Smart textiles are those that incorporate electronic components such as displays, sensors and actuators. While still in their infancy, they could find use in a wide range of applications, from clothing that monitors the wearer's environment for dangerous chemicals, to furnishings that alter their appearance in response to ambient light levels or changes in temperature.

In addition to being strong, flexible and lightweight, yarns and fibres used in smart textiles must have the right electronic properties. Materials with large capacitance are particularly useful because they can be used to create "supercapacitors" that store electrical energy within the textile. Although researchers have made significant progress by developing yarns from carbon nanotubes and graphene, most of these fibres are still far from ideal. In particular, the best capacitance values reported to date are about 265 F/g, which is less than half that of the theoretical maximum for graphene-based materials.

Unrivalled electrochemical capacitance

Now, Gordon Wallace of the University of Wollongong in Australia and colleagues have made yarns and fibres from graphene oxide and reduced graphene oxide that are not only highly flexible and lightweight, but that also have unrivalled values of electrochemical capacitance as high as 410 F/g.

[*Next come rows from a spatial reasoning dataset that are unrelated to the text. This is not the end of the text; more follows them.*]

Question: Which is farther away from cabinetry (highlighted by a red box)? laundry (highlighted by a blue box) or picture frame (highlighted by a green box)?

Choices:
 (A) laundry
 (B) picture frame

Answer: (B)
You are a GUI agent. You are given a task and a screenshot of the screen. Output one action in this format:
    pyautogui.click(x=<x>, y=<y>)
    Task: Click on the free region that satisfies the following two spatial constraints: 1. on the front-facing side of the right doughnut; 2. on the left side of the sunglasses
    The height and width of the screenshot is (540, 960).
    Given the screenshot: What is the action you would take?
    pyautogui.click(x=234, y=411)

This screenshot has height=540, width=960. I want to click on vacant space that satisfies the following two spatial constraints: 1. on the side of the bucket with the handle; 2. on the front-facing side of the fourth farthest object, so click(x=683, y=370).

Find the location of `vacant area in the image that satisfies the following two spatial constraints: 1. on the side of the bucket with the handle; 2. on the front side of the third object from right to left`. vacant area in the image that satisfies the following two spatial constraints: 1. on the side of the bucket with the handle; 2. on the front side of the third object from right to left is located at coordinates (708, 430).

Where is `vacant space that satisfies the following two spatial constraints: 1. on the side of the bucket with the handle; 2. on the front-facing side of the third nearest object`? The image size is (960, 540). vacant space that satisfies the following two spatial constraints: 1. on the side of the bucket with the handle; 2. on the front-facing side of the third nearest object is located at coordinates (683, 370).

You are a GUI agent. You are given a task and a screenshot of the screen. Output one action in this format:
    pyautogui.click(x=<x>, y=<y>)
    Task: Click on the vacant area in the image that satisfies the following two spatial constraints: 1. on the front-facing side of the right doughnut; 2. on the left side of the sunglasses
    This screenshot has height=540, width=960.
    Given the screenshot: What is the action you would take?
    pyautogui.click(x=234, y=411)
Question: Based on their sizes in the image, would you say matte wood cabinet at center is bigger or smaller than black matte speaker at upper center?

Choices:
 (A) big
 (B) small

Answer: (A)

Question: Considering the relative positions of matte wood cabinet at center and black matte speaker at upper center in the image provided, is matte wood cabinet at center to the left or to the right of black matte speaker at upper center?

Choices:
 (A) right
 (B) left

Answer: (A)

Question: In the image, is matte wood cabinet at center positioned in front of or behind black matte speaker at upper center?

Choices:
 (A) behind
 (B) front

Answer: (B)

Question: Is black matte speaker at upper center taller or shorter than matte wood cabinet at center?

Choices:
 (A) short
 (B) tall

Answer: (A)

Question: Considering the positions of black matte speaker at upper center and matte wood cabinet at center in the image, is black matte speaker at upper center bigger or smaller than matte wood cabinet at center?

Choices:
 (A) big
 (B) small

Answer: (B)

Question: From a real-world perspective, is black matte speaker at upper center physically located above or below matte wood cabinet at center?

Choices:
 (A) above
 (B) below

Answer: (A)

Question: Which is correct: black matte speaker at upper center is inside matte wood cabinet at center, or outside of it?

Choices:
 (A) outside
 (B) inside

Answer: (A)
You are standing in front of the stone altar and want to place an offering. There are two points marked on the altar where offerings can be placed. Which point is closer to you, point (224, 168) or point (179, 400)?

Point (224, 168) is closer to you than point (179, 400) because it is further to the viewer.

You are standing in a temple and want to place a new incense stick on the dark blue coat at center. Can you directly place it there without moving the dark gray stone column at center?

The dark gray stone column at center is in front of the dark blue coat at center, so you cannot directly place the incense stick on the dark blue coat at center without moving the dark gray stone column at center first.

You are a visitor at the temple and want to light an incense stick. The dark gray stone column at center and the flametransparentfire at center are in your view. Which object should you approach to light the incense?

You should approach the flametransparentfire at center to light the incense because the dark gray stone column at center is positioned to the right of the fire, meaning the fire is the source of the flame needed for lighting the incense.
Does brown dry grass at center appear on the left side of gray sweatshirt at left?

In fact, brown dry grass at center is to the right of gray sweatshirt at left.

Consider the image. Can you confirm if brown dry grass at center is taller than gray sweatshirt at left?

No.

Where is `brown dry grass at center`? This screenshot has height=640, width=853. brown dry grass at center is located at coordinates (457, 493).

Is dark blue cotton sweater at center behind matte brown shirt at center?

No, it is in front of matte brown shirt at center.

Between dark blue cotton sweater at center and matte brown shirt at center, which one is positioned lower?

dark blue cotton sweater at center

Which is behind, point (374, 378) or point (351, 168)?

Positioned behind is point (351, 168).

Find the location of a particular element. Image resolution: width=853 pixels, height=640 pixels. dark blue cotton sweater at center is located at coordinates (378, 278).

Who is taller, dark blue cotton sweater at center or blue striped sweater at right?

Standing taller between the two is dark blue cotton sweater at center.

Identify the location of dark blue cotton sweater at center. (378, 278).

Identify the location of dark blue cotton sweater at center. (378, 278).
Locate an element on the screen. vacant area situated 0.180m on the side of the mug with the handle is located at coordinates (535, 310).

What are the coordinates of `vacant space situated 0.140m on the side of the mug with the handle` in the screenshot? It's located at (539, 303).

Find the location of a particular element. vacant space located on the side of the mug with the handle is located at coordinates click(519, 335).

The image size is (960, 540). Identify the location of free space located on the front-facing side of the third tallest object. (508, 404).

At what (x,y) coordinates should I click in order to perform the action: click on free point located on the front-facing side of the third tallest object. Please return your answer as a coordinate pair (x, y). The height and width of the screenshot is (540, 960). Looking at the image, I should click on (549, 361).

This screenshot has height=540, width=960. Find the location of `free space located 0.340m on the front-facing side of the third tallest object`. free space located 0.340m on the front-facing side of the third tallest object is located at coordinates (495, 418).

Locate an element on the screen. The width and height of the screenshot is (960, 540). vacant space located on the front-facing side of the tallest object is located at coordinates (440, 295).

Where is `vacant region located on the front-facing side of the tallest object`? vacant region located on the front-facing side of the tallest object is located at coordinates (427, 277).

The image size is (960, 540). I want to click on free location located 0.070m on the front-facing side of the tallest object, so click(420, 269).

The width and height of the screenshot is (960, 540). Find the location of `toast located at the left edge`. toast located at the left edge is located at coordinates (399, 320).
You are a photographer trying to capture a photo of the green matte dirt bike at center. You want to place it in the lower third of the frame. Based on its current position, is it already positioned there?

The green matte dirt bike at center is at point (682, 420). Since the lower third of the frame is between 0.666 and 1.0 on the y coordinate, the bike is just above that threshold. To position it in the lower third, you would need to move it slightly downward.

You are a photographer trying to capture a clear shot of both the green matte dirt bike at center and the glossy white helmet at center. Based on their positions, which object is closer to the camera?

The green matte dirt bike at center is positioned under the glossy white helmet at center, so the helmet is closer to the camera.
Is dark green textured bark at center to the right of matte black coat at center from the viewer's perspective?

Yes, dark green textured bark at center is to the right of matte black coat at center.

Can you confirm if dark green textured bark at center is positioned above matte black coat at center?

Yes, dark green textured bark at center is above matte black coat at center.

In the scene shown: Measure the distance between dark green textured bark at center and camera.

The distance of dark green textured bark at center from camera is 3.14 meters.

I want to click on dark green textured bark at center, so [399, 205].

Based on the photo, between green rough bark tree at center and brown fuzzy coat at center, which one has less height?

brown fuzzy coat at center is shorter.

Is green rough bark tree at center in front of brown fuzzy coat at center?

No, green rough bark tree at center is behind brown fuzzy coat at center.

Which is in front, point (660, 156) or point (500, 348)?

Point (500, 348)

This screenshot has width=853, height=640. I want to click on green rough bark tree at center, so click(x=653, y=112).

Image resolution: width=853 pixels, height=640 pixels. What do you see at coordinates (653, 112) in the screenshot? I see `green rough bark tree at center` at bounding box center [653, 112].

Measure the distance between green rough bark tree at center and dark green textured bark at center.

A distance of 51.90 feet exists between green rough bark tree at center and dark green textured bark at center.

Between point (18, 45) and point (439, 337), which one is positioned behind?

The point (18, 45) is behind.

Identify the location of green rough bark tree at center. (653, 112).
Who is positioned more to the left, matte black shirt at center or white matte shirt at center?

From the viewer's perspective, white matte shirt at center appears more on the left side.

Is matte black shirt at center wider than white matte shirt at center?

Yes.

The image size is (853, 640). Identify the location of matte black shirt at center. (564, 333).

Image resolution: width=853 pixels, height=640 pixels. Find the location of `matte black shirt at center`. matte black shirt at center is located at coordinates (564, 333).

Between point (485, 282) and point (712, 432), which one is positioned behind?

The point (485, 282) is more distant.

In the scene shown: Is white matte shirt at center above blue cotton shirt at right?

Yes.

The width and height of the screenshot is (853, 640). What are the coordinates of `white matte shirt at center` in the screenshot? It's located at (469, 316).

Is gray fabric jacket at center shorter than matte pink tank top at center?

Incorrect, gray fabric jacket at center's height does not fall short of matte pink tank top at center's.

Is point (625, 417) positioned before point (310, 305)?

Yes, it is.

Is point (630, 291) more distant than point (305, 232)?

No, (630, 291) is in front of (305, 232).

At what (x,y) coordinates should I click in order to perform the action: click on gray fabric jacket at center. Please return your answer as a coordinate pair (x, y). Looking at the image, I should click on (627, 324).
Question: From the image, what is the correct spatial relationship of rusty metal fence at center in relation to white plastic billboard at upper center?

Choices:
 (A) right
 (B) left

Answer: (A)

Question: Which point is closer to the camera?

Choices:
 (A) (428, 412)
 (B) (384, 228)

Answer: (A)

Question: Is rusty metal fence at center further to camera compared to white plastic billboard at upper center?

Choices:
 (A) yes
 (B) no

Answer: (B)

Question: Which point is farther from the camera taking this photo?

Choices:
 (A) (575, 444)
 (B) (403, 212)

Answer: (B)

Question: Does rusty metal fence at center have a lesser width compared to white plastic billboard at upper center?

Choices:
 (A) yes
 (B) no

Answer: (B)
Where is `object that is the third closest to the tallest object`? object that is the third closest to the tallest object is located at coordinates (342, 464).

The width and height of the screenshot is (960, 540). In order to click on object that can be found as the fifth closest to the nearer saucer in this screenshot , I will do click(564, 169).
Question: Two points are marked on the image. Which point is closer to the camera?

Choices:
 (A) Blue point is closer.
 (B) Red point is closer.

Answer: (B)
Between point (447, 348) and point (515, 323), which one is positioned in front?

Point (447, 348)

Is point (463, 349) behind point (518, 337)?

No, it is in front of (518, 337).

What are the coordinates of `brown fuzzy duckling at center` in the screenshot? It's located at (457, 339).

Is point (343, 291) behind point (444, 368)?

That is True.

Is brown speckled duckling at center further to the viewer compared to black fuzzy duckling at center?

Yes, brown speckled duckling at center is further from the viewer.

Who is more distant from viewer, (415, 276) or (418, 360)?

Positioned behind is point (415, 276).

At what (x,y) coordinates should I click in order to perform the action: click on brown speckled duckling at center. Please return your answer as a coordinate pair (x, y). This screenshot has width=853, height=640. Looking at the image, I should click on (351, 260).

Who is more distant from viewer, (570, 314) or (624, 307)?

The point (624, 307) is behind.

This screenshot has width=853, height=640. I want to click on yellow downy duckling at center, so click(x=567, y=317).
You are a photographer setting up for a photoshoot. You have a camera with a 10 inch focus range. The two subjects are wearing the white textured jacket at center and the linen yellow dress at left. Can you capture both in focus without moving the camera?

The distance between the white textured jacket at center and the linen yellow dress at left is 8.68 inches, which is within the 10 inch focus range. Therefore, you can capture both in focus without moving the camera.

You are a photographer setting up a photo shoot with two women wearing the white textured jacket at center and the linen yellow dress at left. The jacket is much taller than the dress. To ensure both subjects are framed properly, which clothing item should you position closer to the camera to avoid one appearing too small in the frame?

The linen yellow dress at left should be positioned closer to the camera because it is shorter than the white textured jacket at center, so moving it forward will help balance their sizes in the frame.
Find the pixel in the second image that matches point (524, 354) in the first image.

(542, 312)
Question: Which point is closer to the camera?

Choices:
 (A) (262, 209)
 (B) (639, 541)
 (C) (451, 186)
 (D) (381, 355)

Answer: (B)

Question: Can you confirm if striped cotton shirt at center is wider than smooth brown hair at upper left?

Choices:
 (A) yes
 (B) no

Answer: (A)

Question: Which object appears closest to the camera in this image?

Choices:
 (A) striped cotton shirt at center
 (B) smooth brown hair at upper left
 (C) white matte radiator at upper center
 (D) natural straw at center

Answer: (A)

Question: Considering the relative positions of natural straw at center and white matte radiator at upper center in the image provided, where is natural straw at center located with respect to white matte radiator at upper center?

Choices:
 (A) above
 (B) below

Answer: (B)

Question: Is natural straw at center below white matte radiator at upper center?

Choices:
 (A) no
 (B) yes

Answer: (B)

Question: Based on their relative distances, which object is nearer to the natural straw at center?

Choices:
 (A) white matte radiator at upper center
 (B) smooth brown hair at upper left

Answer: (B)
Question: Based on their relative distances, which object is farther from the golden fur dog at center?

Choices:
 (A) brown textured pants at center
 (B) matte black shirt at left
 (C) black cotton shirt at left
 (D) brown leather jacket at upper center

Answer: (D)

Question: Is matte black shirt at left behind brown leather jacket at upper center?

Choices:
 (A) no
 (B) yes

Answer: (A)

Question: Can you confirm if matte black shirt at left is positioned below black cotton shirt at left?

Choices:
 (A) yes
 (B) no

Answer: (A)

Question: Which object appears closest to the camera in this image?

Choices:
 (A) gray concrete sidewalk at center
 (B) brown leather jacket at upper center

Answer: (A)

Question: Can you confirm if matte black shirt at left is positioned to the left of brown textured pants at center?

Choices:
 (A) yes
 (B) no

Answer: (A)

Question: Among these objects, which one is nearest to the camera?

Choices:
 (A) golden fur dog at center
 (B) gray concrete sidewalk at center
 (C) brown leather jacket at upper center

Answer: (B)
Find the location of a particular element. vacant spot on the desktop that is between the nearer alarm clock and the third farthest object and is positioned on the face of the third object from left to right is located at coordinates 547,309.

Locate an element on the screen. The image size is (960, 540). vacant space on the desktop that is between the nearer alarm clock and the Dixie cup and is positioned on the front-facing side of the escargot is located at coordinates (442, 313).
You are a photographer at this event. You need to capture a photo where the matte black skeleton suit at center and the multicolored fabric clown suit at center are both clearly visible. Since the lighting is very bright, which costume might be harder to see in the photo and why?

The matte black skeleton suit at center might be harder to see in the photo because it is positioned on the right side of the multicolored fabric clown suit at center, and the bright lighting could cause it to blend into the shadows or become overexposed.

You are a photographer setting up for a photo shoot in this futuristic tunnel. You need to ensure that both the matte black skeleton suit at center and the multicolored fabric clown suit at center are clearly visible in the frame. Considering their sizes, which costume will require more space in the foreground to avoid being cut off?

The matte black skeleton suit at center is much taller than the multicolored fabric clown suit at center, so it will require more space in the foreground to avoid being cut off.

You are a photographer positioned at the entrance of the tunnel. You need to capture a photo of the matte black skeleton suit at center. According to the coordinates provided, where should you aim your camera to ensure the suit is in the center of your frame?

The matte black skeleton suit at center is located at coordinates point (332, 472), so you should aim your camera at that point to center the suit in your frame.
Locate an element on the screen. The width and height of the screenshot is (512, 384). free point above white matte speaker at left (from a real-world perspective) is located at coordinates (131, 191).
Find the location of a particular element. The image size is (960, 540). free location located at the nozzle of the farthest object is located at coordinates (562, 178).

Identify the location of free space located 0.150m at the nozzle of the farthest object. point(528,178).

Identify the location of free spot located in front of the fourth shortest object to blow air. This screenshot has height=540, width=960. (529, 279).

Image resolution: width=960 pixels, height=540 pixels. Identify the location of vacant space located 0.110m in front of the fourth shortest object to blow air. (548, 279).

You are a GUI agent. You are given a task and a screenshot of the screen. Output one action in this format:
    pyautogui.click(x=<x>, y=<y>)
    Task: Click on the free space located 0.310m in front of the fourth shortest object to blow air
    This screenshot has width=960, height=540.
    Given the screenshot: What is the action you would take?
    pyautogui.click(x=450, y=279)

"Our structure is a first for graphene oxide," claims team member Seyed Hamed Aboutalebi. "Until now, 3D architectures of graphene-based capacitors were mainly limited to graphene 'papers' and micro-supercapacitors, which although interesting in their own right, are not really practical when it comes to making intelligent fabric."

The researchers made their yarns using a new wet-spinning technique. This allowed them to produce unlimited lengths of highly porous yet dense, mechanically robust and flexible graphene yarns from liquid crystals of very large graphene-oxide sheets. Graphene oxide is a sheet of carbon just one atom thick that is covered with hydroxyl groups.

Supercapacitor building blocks

The researchers believe that the yarns could be used as the building blocks for supercapacitors in fully functioning smart textiles. The yarns have a Young's modulus that is greater than 29 GPa, which makes them as strong as yarns made from natural fibres such as hemp. They also have a high electrical conductivity of about 2500 S/m and a very large surface area – about 2600 m2/g for graphene oxide and 2210 m2/g for reduced graphene oxide. In a practical two-electrode configuration, capacitance values of 410 F/g per graphene-oxide electrode can be achieved. Aboutalebi points out that this high capacitance occurs because the ions can travel fairly fast and without resistance in the fibres.

"The yarns might be ideal in powerful next-generation multifunctional renewable and wearable energy-storage systems," he says. "Our method of making these yarns is simple and can be scaled up to produce mass quantities of the structures."

The team, which includes researchers from Dublin City University and the University of Sydney, says that it is now busy working on making easily processed self-assembled, self-oriented and molecularly ordered graphene-based hybrids for use in intelligent fabrics.

The yarns are described in ACS Nano.